**TASK ITEM:** In your reply, write out the records exactly, each line intact.

**EXERCISE DATA:**
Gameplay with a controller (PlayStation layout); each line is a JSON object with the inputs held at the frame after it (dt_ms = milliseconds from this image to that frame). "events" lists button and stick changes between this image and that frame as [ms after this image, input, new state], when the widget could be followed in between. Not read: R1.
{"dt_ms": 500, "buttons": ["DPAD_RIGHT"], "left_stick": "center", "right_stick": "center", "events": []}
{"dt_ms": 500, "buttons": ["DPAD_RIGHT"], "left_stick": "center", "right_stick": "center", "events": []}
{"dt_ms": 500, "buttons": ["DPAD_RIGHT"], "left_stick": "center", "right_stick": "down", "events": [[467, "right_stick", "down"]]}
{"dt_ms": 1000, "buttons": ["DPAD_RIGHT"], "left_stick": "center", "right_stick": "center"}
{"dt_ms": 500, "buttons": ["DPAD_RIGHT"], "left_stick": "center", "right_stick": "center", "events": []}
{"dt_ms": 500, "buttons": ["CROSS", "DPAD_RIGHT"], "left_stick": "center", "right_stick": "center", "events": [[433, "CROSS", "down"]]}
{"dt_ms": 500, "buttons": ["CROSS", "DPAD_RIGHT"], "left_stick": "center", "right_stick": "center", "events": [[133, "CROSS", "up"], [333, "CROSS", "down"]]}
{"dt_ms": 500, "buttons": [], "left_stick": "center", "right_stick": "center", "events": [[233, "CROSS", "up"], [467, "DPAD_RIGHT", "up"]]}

**SOLUTION:**
Gameplay with a controller (PlayStation layout); each line is a JSON object with the inputs held at the frame after it (dt_ms = milliseconds from this image to that frame). "events" lists button and stick changes between this image and that frame as [ms after this image, input, new state], when the widget could be followed in between. Not read: R1.
{"dt_ms": 500, "buttons": ["DPAD_RIGHT"], "left_stick": "center", "right_stick": "center", "events": []}
{"dt_ms": 500, "buttons": ["DPAD_RIGHT"], "left_stick": "center", "right_stick": "center", "events": []}
{"dt_ms": 500, "buttons": ["DPAD_RIGHT"], "left_stick": "center", "right_stick": "down", "events": [[467, "right_stick", "down"]]}
{"dt_ms": 1000, "buttons": ["DPAD_RIGHT"], "left_stick": "center", "right_stick": "center"}
{"dt_ms": 500, "buttons": ["DPAD_RIGHT"], "left_stick": "center", "right_stick": "center", "events": []}
{"dt_ms": 500, "buttons": ["CROSS", "DPAD_RIGHT"], "left_stick": "center", "right_stick": "center", "events": [[433, "CROSS", "down"]]}
{"dt_ms": 500, "buttons": ["CROSS", "DPAD_RIGHT"], "left_stick": "center", "right_stick": "center", "events": [[133, "CROSS", "up"], [333, "CROSS", "down"]]}
{"dt_ms": 500, "buttons": [], "left_stick": "center", "right_stick": "center", "events": [[233, "CROSS", "up"], [467, "DPAD_RIGHT", "up"]]}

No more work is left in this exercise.